There was just one problem with the post: Packingham is a registered sex offender. And under North Carolina law, it is a felony for sex offenders to use “commercial social networking Web site[s]” if they “know” people under 18 can access it. A police officer soon noticed Packingham’s post, and Packingham was arrested and convicted.

Packingham appealed, saying that North Carolina’s law violated his right to free speech. That argument carried him all the way to the Supreme Court, as his lawyers argued that the state was trying to cut off Packingham’s access to sites that are now essential to everyday American life.

“The law does not operate in some sleepy First Amendment quarter,” one of his lawyers, David Goldberg, told the justices during February arguments about the case. “It operates and forbids speech on the very platforms on which Americans today are most likely to communicate, to organize for social change, and to petition their government.”

The Supreme Court agreed, and Kennedy used considerable space in his opinion to wax poetic about the internet.

“North Carolina with one broad stroke bars access to what for many are the principal sources for knowing current events, checking ads for employment, speaking and listening in the modern public square, and otherwise exploring the vast realms of human thought and knowledge,” he wrote. “These websites can provide perhaps the most powerful mechanisms available to a private citizen to make his or her voice heard. They allow a person with an Internet connection to ‘become a town crier with a voice that resonates farther than it could from any soapbox.’”

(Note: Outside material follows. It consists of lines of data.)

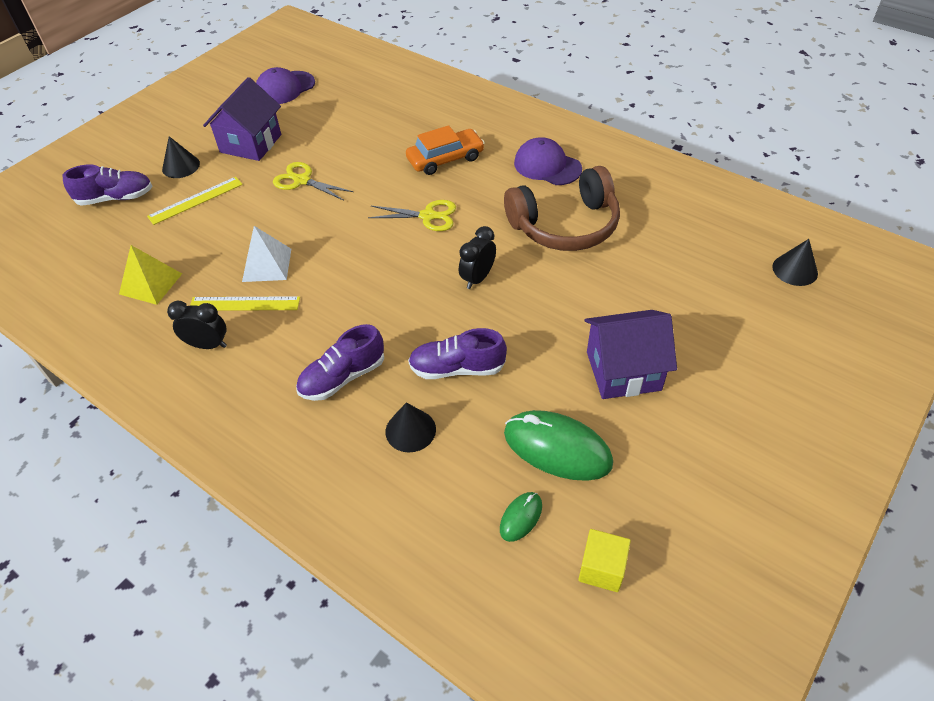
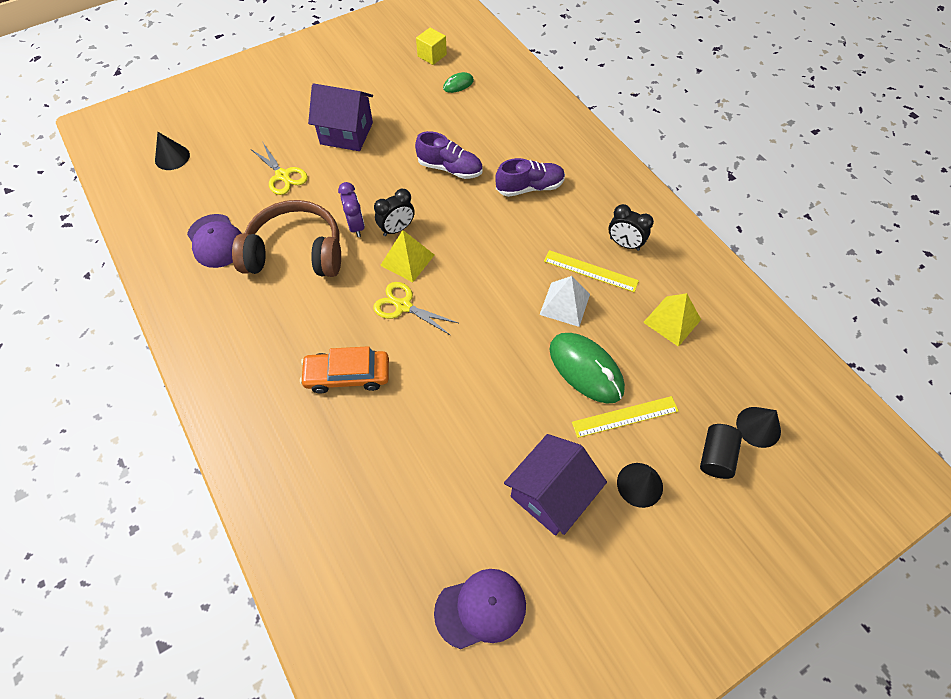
camera: 160 degrees left, 10 degrees up
purple shoe [62,164,153,206] -> black cylinder [700,424,742,479]
yellow scissors [273,162,353,201] -> yellow scissors moved to [251,143,308,195]
black cone [386,402,436,452] -> black cone moved to [736,407,781,448]
green mouse [504,410,613,481] -> green mouse moved to [549,333,625,403]
purple cap [514,137,582,185] -> purple cap moved to [187,214,241,268]
none -> purple clock [338,182,365,237]
none -> yellow pyramid [380,230,434,282]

Lawyers for North Carolina argued that the law was essential to stopping sex offenders from hurting children — a task that, thanks to the internet, is now more difficult than ever. “Existing efforts at addressing sexual predation of children were failing,” one of North Carolina’s briefs argued, adding that this law “bars offenders from taking what is often the critical first step in the sexual assault of a child. It allows law enforcement to stop the activity before a child is actually harmed.”

That this argument failed to convince the justices wasn’t surprising. Packingham — who registered as a sex offender for “taking indecent liberties” with a 13-year-old girl when he was 21 — wasn’t using social media in order to interact with minors, and so he was punished for doing something unrelated to his crime.

“To foreclose access to social media altogether is to prevent the user from engaging in the legitimate exercise of First Amendment rights,” Kennedy wrote in the opinion. “Even convicted criminals—and in some instances especially convicted criminals—might receive legitimate benefits from these means for access to the world of ideas, in particular if they seek to reform and to pursue lawful and rewarding lives.”

Kennedy did leave open the possibility that North Carolina or another state could write a more narrow law limiting sex offenders’ access to social media. But overall, the justices seemed ready to endorse the internet and social media as sites of protected free speech.